## Yazılı soru 1
Mühendislik eğitimiyle ilgili metne göre öğrenci, kazandığı ama istemediği bölüme kaydını çoğunlukla hangi nedenle yaptırır?
## Yazılı soru 2
Mühendislik eğitimiyle ilgili metnin devamını, son cümlesinden sonra gelecek biçimde yazın.

## Metin alıntısı
İlginç olan, anılan kıstaslar için adı az bilinen bölüm adlarının genel olarak öne çıkmamasıdır. Buna karşın, en bilinir bölümler olarak Bilgisayar, Elektronik, İnşaat, Makine vb. Mühendislikleri ele alındığında bu durum biraz daha bölüm merkezli olarak tanımlanmaktadır.

3. MESLEK SEÇİMİ VE ÜNİVERSİTENİN ETKİSİ

Sınav sonuçları genelde hüsrana neden olmakta ve kazanılan bölüm pek beklenmeyen ve adı pek araştırılmamış olanlar arasından çıkmaktadır. Kayıt aşamasında ikilemde kalan öğrenci, çoğunlukla aile baskısı nedeniyle, kazandığı (ama istemediği) bölüme kaydını yaptırır. Bu evrede tanımadığı bir mühendislik dalında eğitim ve öğretim almaya başlayan öğrenciler ilk yılın sonuna kadar bölüm değiştirme hayali ile ders yükleri arasında bocalamaktadır.

Üniversite sürecinde gerek bilinçli gerekse bilinçsiz olarak gelinen bölümde, evinden ilk defa uzaklaşan ve hayatını idame ettirme konusunda ilk deneyimlerini yaşayan öğrencilerin katıldıkları farklı sosyal ortamların etkisiyle üniversite-sosyal hayat dengesine kurmakta zorlandıkları görülmektedir (orn Doganay ve Sari 2006).

Yalnızca 14 hafta süren eğitim dönemleri boyunca alacakları derslerin kendilerini mühendis olarak tanımlamaya yeterli olacağı yanılgısına düşmeye başladıkları evre bu döneme denk gelmektedir. İlk ve son haftalarda tamamlanamayan derslerin yanı sıra sınav dönemlerinde dinleyemedikleri konular göz önüne alındığında 10 hafta suresince mühendislik dalının alt dallarını dinleyip, anlayıp, uygulayabilir düzeye gelebilecekleri beklentisinin gerçekten uzak bir durum olduğu kabul edilmelidir.

Mühendislik bölümlerinde İkinci yıl ve sonrasında yoğunlaşan mesleki dersler, ilk iki dönemde verilen temel mühendislik bilgilerini hazmedememiş öğrencilerin omuzlarına ağır bir yük olarak binmektedir. Bu evrede öğrenciler arasında, isteksiz olarak geldiği mühendislik bölümüne karşı yaşadığı soğukluğun artması, gelişmeleri oluruna bırakması veya ilgisini toplayıp eksikliklerini araştırmaya başlaması gibi farklı eğilimler gözlemlenmektedir. İlk grup öğrencilerin derslere ilgisi en alt düzeyde olmakta bölümden çıkmak için kayıt dondurmak veya sildirmek dâhil farklı çıkış yollarını araştırdıkları görülmektedir. Bu grup öğrencilerin eğitim hayatlarında başarılı olmaları beklenmemekle birlikte istisnai bir kesimin mezuniyetten sonra mesleklerinde geri dönmekte ve kendilerini alaylı olarak yetiştirerek mesleklerini icra etme yolunu seçmektedir. Mezun olmayı başaranların çoğunlukla aldıkları eğitime uzak bir işe yöneldikleri bilinmektedir.

## Kayıtlar
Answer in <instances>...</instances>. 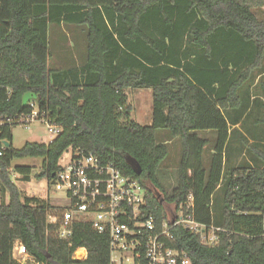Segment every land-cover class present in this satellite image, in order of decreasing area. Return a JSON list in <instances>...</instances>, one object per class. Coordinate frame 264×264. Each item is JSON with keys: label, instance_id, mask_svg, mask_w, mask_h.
I'll return each mask as SVG.
<instances>
[{"label": "trees", "instance_id": "trees-1", "mask_svg": "<svg viewBox=\"0 0 264 264\" xmlns=\"http://www.w3.org/2000/svg\"><path fill=\"white\" fill-rule=\"evenodd\" d=\"M261 9L264 0H0V119H10L0 124V190L9 196L0 202V264H13L16 239L38 259L46 250L56 264H70L77 248L90 263L108 262L105 233L77 221L71 238L60 240L51 218L63 207L23 195L12 180L29 179L32 169L12 167V159L41 157L36 177L52 184L70 149L137 179L159 226L171 204L205 233L215 228L213 244L184 226L169 228L170 245L192 264H264ZM62 25L83 54L50 67L49 32ZM256 77L258 90L250 93ZM146 88L152 122L141 125L130 117L125 91ZM30 101L38 120L59 129L48 144L15 149L11 128L31 112ZM204 131L214 132L211 152L198 135ZM165 138L180 147L171 189L161 181Z\"/></svg>", "mask_w": 264, "mask_h": 264}, {"label": "built area", "instance_id": "built-area-1", "mask_svg": "<svg viewBox=\"0 0 264 264\" xmlns=\"http://www.w3.org/2000/svg\"><path fill=\"white\" fill-rule=\"evenodd\" d=\"M29 106L31 112L20 117L19 123L38 120L36 103L30 101ZM9 121L6 117L0 119V124ZM47 129L56 133L59 128L48 125ZM51 187L56 196L65 201L64 205L57 204L63 207L59 216L51 218L57 222V237L68 241L74 223L87 222L94 231L108 236L109 260L106 264H192L186 253L170 245L173 235L169 228L175 225L200 233L207 244L217 240L215 228L210 227V232L205 233V227L191 214L184 215L175 207H167L166 218L159 226L155 217L146 212V190L137 179L123 175L112 163H102L92 153L85 154L80 149L69 150ZM189 207L187 204L186 208ZM42 253L44 259H38L20 240L12 243L13 264H56L46 250ZM87 259V250L77 248L71 254L70 264H93Z\"/></svg>", "mask_w": 264, "mask_h": 264}, {"label": "rangeland", "instance_id": "rangeland-1", "mask_svg": "<svg viewBox=\"0 0 264 264\" xmlns=\"http://www.w3.org/2000/svg\"><path fill=\"white\" fill-rule=\"evenodd\" d=\"M257 15L261 18H264V9L256 11ZM60 32V30H59ZM68 40L60 33L57 35L54 32L50 34V45L49 51L50 55L48 57V64L50 67H65L69 63H72L73 55H82L81 45L72 47L73 44L77 42L75 35L72 36V40ZM62 39H65L67 47L64 45ZM70 44V45H69ZM81 56L77 57L76 61L80 60ZM78 63V62H77ZM260 78L264 79V75ZM256 77L252 80L254 85L257 80L260 79ZM252 87L250 86V93L256 92L257 85ZM254 86V87H253ZM128 97V104L131 106L130 117L135 122H138L141 125H149L152 122V93L151 90L146 89H127L126 91ZM29 100V96L25 97ZM47 124L40 120H33L28 124H18L11 128L12 135V147L15 149H21L27 142H38L48 144L55 137L56 133L53 131H48ZM238 131H241L238 130ZM238 131H234L233 137L237 134ZM177 148V149H176ZM177 150V152H176ZM178 150L179 144L176 140L172 145L169 146V154L163 161V171L162 175V184H165L166 189H171L175 185V179L173 174L176 172L178 165ZM69 150L66 151L59 162H65L68 158ZM41 157H23V158H14L11 161V166H30L31 174L29 179L22 180L21 176L18 174H13L12 180L16 183L17 187L23 192L25 196H37L39 198H49L50 202L53 204L64 205L65 201L59 199L56 196V193L53 191L51 184L47 183V180L44 178H37L36 174L41 169L42 164ZM206 161V160H205ZM62 164V163H60ZM168 176V177H167ZM168 182V183H167ZM167 183V184H166ZM50 187V188H49ZM9 196L7 193L3 194L0 190V202L8 203ZM166 206V205H165ZM167 207L172 208L173 205H167ZM169 210V209H168Z\"/></svg>", "mask_w": 264, "mask_h": 264}, {"label": "crops", "instance_id": "crops-1", "mask_svg": "<svg viewBox=\"0 0 264 264\" xmlns=\"http://www.w3.org/2000/svg\"><path fill=\"white\" fill-rule=\"evenodd\" d=\"M54 29V32H55V34H56V29H57V35H59L60 33L63 35V33H66V35H67V37H69V40L71 41L72 40V36H70V34L67 32V30L65 29V27L62 25V26H60V27H54L53 28ZM53 29H51V33H52V31H53ZM59 30H60V32H59ZM50 32H49V40H50ZM75 35V34H74ZM81 38H82V36H81ZM67 40H68V38H67ZM62 41H63V43L64 42H66V40L65 39H62ZM67 43V42H66ZM66 43H64V45L67 47V44ZM70 45V44H69ZM72 47H74L73 45H72ZM77 59V56L76 55H73L72 56V60H76ZM69 65V64H68ZM234 126H238L237 124L236 125H234ZM234 126H232L231 125V127L230 128H232V127H234ZM159 135H160V133H158ZM198 135L200 136V137H203V138H206L207 140H208V151H209V149L212 147V143L214 142V140H215V135H214V132H211V131H204V132H198ZM161 136V135H160ZM163 137H166V135L165 134H163L162 135ZM177 139L176 138H171V139H168V138H165V143H167V144H169V145H172L175 141H176ZM177 149V148H176ZM176 152H177V150H176ZM210 152H211V149H210ZM178 161H179V159H180V147H179V150H178ZM207 156V155H206ZM208 159H206V161H207Z\"/></svg>", "mask_w": 264, "mask_h": 264}, {"label": "water", "instance_id": "water-1", "mask_svg": "<svg viewBox=\"0 0 264 264\" xmlns=\"http://www.w3.org/2000/svg\"><path fill=\"white\" fill-rule=\"evenodd\" d=\"M3 144H4L5 147L8 146V143L7 142H4ZM138 173H139V171H138Z\"/></svg>", "mask_w": 264, "mask_h": 264}]
</instances>
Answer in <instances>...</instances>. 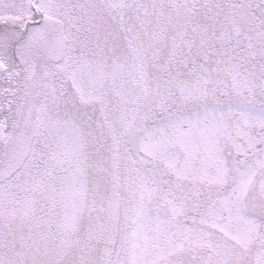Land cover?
<instances>
[{
  "label": "snow or ice",
  "instance_id": "obj_1",
  "mask_svg": "<svg viewBox=\"0 0 264 264\" xmlns=\"http://www.w3.org/2000/svg\"><path fill=\"white\" fill-rule=\"evenodd\" d=\"M0 264H264V0H0Z\"/></svg>",
  "mask_w": 264,
  "mask_h": 264
}]
</instances>
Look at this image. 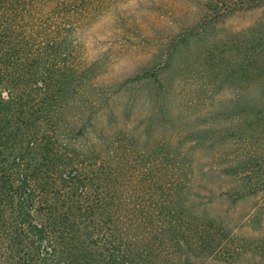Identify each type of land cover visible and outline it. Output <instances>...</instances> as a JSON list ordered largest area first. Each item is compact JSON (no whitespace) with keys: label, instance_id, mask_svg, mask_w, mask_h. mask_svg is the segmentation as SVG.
Instances as JSON below:
<instances>
[{"label":"rangeland","instance_id":"rangeland-1","mask_svg":"<svg viewBox=\"0 0 264 264\" xmlns=\"http://www.w3.org/2000/svg\"><path fill=\"white\" fill-rule=\"evenodd\" d=\"M56 1L69 2L75 33L70 89L85 84L67 107L85 132L69 139L111 154L122 175L109 201L148 203L157 175L143 171L192 158L186 205L226 239L221 255L193 264H264V90L242 75L264 50V0Z\"/></svg>","mask_w":264,"mask_h":264},{"label":"trees","instance_id":"trees-1","mask_svg":"<svg viewBox=\"0 0 264 264\" xmlns=\"http://www.w3.org/2000/svg\"><path fill=\"white\" fill-rule=\"evenodd\" d=\"M58 3L0 0V264H193L221 255L224 227L186 205L192 158L178 153L143 171L157 175L149 178L158 183L153 200L144 188L148 203H115L112 184L122 174L111 154L70 141L85 131L80 120L71 126L68 98L85 84L70 89L79 76L70 59L75 33L69 2ZM257 47L242 75L264 90ZM256 111L258 126L264 109Z\"/></svg>","mask_w":264,"mask_h":264}]
</instances>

## Görev çıktısı 1
Çoğunlukla aile baskısı nedeniyle.

## Görev çıktısı 2
(4)

İkinci grup öğrenciler mesleki derslere lise eğitimi alır gibi katılmakta ve verilen bilgilerin yalnızca sınav için gerekli olduğunu kabul etmektedirler. Not ortalaması yüksek dahi olsa mesleğe ilgileri azdır ve üniversite eğitimini lise eğitiminin devamı olarak algılamaktadırlar. Bu grup öğrencilerin eğitim hayatlarında çok başarılı olmaları beklenmemekle birlikte bir kesimin mezuniyetten sonra mesleklerinde başarılı oldukları da gözlemlenmiştir. Burada başarı kıstası aldıkları mühendislik eğitimini hazmedip mesleki bilgileri sentezleyebilme ve sorunları çözebilme yetisi olarak algılanmalıdır (örn. Binici vd 2006).

Son grup öğrenciler genel sınıf nüfusunun %10 nu geçmeyen bir kesimdir. Aldıkları eğitimin öneminin farkındadırlar. Bilinçli olarak kendilerini geliştirmek için yollar ararlar. Aldıkları mesleki derslerin uygulamalarını ileri aşamaya getirmeleri (örn. Nayir ve Oktan 2005 ) veya zorunlu olmadıkları halde gerek staj eğitimlerini ilerletmeleri gerekse bölümde yürütülen veya kişisel olarak yapmaya çalıştıkları araştırma projelerine katkıları ile öne çıkarlar. Mezuniyet tez çalışmalarına erken başlama eğilimleri de gözlemlenmiştir. Bu kesim her ne kadar mesleki eğitimlerinde başarılı olsalarda, edindikleri mühendislik yetisi nedeniyle mezuniyet sonrası farklı alanlara yöneldikleri de bilinmektedir.

Günümüz piyasa koşullarında, mezuniyet sonrası gelişmeler, birçok mezuna üniversiteye giriş sınavlarında yapamadıkları mesleki tercihler için ikinci bir şans olarak görülmektedir. Gerek ulusal gerekse uluslararası şirketlerin yönetim kademelerinde kendi mesleğinden uzak ancak mühendislik yetisini kullanabilen yöneticiler bulunmaktadır. Bu kişilerin varlığı meslek değiştirmek için önemli bir teşvik sağlamaktadır.

Yukarıda anılan üç gruba da dâhil olan öğrenciler YÖK kanunu ile belirlenen resmi sürenin sonunda diplomalarını almakta ve piyasaya mühendis unvanı ile çıkmaktadır. Diplomanın kendisi ayrıca duygusal bir tatmin aracıdır ve mesleğe dönüş için itici bir güç olabilmektedir. Ancak diplomanın varlığı ne yazık ki mühendislik yetisinin kazanıldığının belgesi değildir. Bu aşamada bu ayrıntı öne çıkarılmalıdır. Birçok mezun bu durumun bilincine eğitimlerinin son yıllarında erişmektedir. Korku ve cesaret kaybı ile telaşa düşen mühendis adayları ya tamamen umutlarını kaybetmekte ya da kendilerine göre çıkar yolları araştırmaktadır. Yönelinen en yaygın yollar lisansüstü eğitime başvurmak veya bilgi ve deneyimine güvendikleri bir “usta” mühendis bularak kendilerini alaylı olarak yetiştirmek ya da çevrelerindeki mesleki kurslara katılmak (Abdullah vd 2006) olarak öne çıkmaktadır.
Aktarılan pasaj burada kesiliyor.